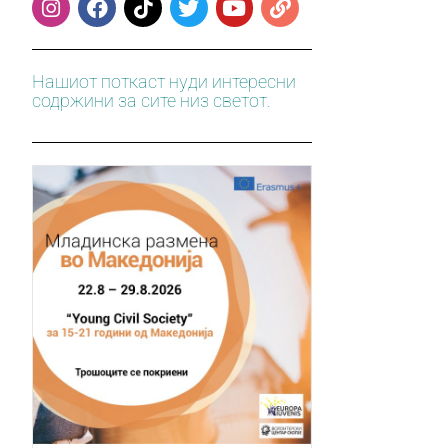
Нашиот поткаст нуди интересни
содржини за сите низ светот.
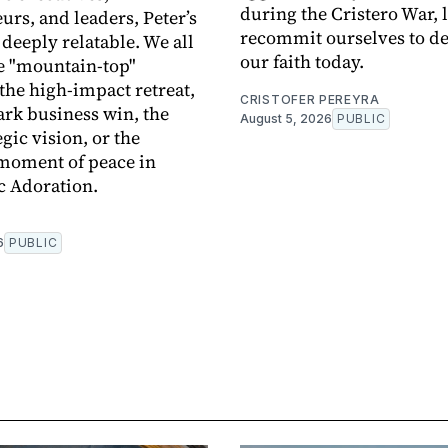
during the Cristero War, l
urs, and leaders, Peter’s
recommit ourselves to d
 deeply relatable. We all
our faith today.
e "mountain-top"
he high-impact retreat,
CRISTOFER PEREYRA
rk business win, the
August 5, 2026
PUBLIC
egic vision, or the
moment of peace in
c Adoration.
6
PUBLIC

* * *

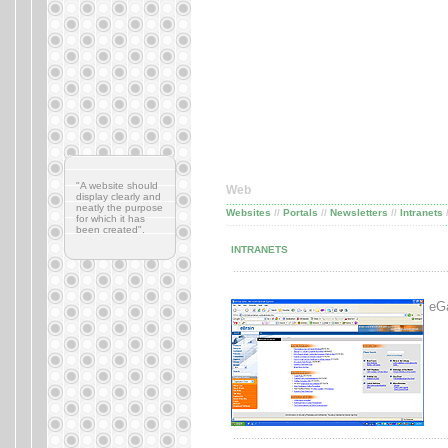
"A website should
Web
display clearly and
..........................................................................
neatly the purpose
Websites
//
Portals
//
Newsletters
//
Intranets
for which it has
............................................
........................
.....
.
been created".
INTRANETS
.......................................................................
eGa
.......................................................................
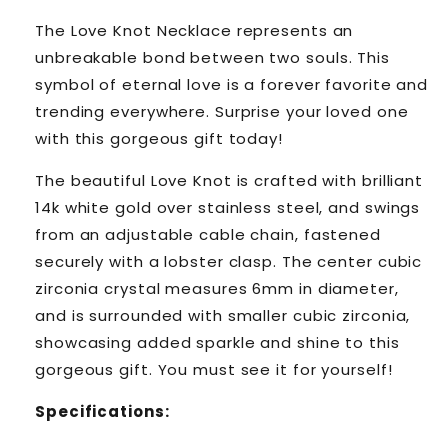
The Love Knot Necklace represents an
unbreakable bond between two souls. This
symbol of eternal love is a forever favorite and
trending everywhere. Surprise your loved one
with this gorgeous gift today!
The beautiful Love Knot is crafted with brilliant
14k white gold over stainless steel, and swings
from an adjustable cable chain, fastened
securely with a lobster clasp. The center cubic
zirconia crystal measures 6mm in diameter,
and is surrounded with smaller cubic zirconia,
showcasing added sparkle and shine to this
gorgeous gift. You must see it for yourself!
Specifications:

## YOUR INSTRUCTIONS
Without adding anything, say how many lines in the listing above include the string "zirconia".

## ANSWER SECTION
2